### Çalışma Talimatları
**a)** Toplantı tutanağında "2 / Uluslararası" ile başlayıp "Yasemin Özbey (Eğitimci)" ile biten bölümü kelimesi kelimesine aktarın.
**b)** Toplantı tutanağına dayanarak şu soruları yanıtlayın:
(i) Toplantı hangi tarihte yapıldı?
(ii) Toplantının moderatörü kimdir?
(iii) Ferman Salmış'a göre parlamenter sistem hangi yılda biraz zemin buldu?

### Verilen Metin
↓

YER: Malatya Belediyesi Fırat Toplantı Salonu
TARİH: 04 Haziran 2016
KATILIMCILAR
DERNEK, VAKIF VE GİRİŞİMLER
1 / Sakatlar Derneği (Ali Haydar Koyun)
2 / Uluslararası Af Örgütü (Ferman Salmış)
3 / İmam Hatipliler Derneği (Mustafa Baştürk)
KANAAT ÖNDERİ VE BİREYLER
1 / Asım Demirkök (Gazeteci)
2 / Hamza Doğuç (Emekli Eğitimci)
3 / Yasemin Özbey (Eğitimci)
KATILAN MİLLETVEKİLLERİ
Katılan Olmadı.
MESAJ YOLLAYANLAR
Yok.
MODERATÖR
Semine Dengeşik
KONULAR
GENEL KONU:Neden Başkanlık,Nasıl Bir Başkanlık?
KONUŞULANLAR
1 / Ferman Salmış Siyasetin konuyu tartışması biraz sorunlu;muhalefet, olmazsa olmazımız parlamenter sistemdir, buna dokunduğunuzda herşeyi yıkarsınız, yerle bir edersiniz. Onlara göre başkanlık sistemi diktatörlüktür, başka tanım içine koymuyorlar böyle bir bakış açısı yönlendirici bir bakış açısıdır. Dolayısıyla baştan kapıyı kapatan, toplumun bunu gerilim üzerinden tartışmasına neden olan bir zemin sunuyor. Aynı şekilde hükümetin de benzer bir tavır sergilemesi, parlamenter sistemi tamamen devre dışı bırakıp sadece başkanlık sistemine vurgu yapması ve çözümün burda olduğunu söylemesi bir yönlendirmedir. Ama onlar parlamenter sisteme diğerlerinin başkanlık sistemine yaptığı olumsuz vurguyu yapmıyorlar, sadece Türkiye için toparlayıcı olamayacağını Türkiye’nin deneyiminden bunun anlaşıldığını söylüyorlar. Kaldı ki başkanlık sistemini isteyen hükümetin Mustafa Kemal Atatürk, İnönü dönemlerine yaptıkları bir vurgu var. Bizde parlamenter sistem 1960’da biraz zemin buldu ve gelişti, onun öncesinde kırk yıllık deneyim var; aslında bu otoriter sistem. Hafıza yenilendiği ölçüde bizim için demokratik olan, bizi daha iyi bir yerlere götüren sistem hangisiyse bunu oturup tartışmamız gerekiyor. Parlamenter sistemde birçok eksikliler listesi ortaya çıkarabiliriz;başta darbeler olmak üzere. Mesela parlamenter sistemi savunanlar şunu söylemiyorlar, nasıl bir parlamenter sistem? Hangi eksiklikler giderilsin? Sadece yüzde on barajı mı, siyasi partiler yasası mı? genel başkanlar tek belirleyici kişiler bunun dışında demokratik bir yapılanmayla yapılandırılmıyor. Aynı şekilde hükümetin de en temel açığı nasıl bir başkanlık sistemi istediğini topluma deklere etmiş değil. Temel sorun şu; iki tarafta da açıklanmamış, detaylandırılmamış bir yaklaşım var ama sanki bize bunlar anlatılmış gibi bir hava veriyorlar. O nedenle bunu üstten alta doğru tartışmayı çok doğru bulmuyorum. Demokratik olan alttan üste doğru tartışılmasıdır.

↑

### Gösterilen Veriler
↓

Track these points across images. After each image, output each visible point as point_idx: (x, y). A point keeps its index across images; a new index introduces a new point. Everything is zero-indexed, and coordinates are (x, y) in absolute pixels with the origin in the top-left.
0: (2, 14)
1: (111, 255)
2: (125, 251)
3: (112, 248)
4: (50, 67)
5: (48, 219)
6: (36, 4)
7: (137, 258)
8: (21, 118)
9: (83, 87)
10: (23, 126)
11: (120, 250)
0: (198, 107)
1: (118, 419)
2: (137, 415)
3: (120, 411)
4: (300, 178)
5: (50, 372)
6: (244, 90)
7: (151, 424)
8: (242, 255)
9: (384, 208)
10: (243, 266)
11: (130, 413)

↑
↓

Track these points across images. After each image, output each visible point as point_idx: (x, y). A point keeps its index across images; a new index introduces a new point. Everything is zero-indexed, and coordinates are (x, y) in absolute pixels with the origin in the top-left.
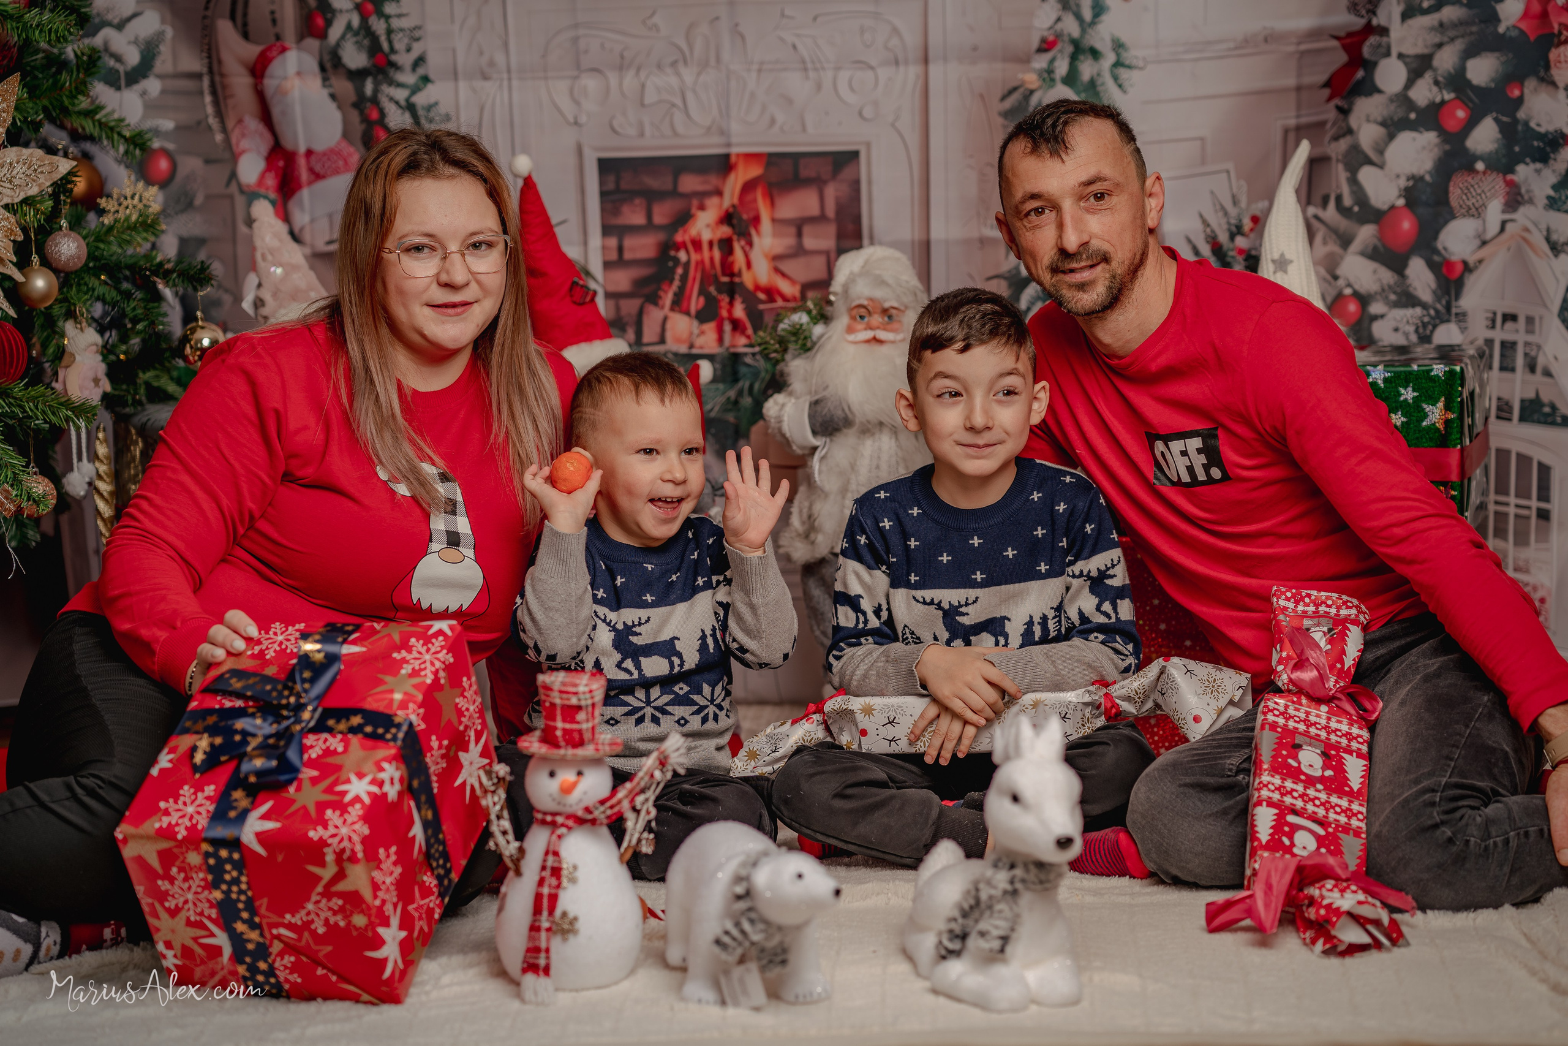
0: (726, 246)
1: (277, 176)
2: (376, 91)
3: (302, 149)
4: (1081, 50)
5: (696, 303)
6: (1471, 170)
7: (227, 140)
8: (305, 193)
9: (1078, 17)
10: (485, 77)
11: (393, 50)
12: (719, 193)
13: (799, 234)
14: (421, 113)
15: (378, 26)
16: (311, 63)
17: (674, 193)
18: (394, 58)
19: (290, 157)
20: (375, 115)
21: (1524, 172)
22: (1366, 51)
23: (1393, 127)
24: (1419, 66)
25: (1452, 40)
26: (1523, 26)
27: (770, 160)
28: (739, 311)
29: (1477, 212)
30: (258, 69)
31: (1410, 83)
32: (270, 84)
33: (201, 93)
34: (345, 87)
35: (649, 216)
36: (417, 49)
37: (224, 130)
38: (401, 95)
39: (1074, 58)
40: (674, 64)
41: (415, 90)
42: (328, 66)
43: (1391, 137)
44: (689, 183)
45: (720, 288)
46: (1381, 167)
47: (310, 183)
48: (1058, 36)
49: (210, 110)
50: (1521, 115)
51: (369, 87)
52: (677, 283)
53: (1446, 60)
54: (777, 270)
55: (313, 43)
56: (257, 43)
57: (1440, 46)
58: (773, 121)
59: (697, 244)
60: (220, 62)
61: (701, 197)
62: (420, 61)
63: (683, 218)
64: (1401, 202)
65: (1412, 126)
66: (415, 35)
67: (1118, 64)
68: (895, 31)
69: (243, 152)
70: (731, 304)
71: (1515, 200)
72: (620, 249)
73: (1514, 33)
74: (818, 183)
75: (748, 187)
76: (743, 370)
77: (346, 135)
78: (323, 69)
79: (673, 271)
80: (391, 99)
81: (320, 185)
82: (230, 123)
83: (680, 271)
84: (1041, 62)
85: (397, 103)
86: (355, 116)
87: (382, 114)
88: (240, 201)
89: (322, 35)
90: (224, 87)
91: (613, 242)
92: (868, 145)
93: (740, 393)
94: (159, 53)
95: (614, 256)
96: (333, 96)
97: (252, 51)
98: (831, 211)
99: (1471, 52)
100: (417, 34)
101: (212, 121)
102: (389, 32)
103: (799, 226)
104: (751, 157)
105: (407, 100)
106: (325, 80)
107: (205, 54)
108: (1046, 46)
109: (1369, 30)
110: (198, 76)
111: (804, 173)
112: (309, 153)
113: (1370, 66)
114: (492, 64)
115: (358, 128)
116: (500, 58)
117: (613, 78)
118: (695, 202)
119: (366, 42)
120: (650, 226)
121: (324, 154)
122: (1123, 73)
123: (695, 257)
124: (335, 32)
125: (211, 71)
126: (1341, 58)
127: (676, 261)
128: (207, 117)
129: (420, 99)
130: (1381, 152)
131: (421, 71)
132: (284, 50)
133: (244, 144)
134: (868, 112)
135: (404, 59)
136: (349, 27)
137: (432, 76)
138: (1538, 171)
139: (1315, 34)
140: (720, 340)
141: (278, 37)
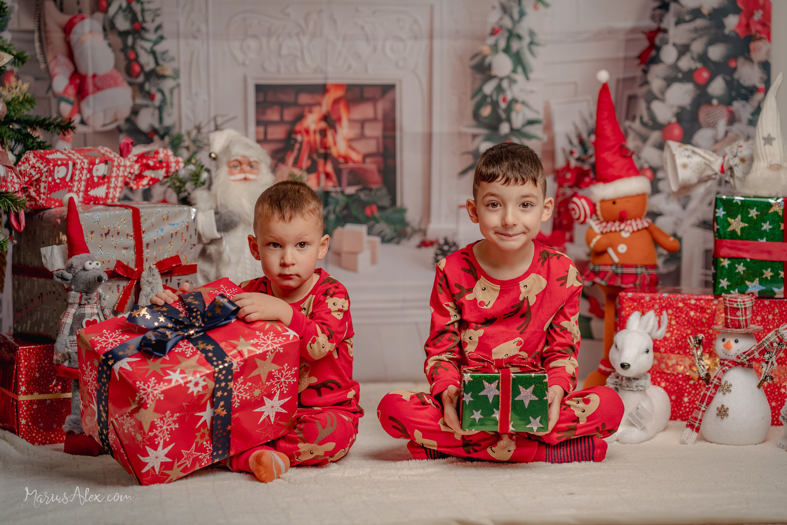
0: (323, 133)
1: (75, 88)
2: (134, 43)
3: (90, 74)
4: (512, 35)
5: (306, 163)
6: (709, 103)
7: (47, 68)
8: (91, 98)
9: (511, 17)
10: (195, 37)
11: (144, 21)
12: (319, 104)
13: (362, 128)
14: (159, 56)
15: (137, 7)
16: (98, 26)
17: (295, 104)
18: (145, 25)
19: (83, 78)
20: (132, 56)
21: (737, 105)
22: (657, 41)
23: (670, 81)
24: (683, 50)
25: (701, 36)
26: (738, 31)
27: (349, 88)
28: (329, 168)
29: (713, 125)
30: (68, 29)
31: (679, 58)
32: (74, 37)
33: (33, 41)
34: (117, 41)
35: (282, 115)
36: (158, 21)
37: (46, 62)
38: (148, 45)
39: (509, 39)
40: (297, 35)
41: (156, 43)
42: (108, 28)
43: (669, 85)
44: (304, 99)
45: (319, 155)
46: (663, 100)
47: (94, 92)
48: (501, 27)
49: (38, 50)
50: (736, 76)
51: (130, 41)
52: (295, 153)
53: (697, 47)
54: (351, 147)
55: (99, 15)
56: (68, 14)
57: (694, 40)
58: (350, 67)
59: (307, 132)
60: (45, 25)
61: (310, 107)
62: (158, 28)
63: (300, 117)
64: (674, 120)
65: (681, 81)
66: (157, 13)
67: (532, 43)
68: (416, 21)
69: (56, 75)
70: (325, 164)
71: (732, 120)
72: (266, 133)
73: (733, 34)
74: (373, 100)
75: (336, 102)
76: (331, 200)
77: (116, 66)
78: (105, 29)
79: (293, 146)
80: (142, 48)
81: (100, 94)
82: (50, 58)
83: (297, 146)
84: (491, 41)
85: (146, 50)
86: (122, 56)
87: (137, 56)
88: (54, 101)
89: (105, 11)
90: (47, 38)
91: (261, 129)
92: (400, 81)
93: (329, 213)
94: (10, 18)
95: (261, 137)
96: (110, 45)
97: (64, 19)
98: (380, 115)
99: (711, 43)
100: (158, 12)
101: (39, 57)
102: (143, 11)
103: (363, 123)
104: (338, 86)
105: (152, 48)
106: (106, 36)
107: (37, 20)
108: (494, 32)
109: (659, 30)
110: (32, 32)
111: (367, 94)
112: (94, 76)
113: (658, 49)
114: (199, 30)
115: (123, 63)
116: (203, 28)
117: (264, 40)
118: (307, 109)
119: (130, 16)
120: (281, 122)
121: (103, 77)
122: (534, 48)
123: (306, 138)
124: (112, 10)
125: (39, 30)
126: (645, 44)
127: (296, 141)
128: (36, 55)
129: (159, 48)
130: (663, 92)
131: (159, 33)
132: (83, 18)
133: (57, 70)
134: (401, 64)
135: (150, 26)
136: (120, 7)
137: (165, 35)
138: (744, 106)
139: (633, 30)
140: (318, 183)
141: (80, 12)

↑

### Görevlere Göre Yanıtlar
**a)**
2 / Uluslararası Af Örgütü (Ferman Salmış)
3 / İmam Hatipliler Derneği (Mustafa Baştürk)
KANAAT ÖNDERİ VE BİREYLER
1 / Asım Demirkök (Gazeteci)
2 / Hamza Doğuç (Emekli Eğitimci)
3 / Yasemin Özbey (Eğitimci)

**b)**
(i) 04 Haziran 2016
(ii) Semine Dengeşik
(iii) 1960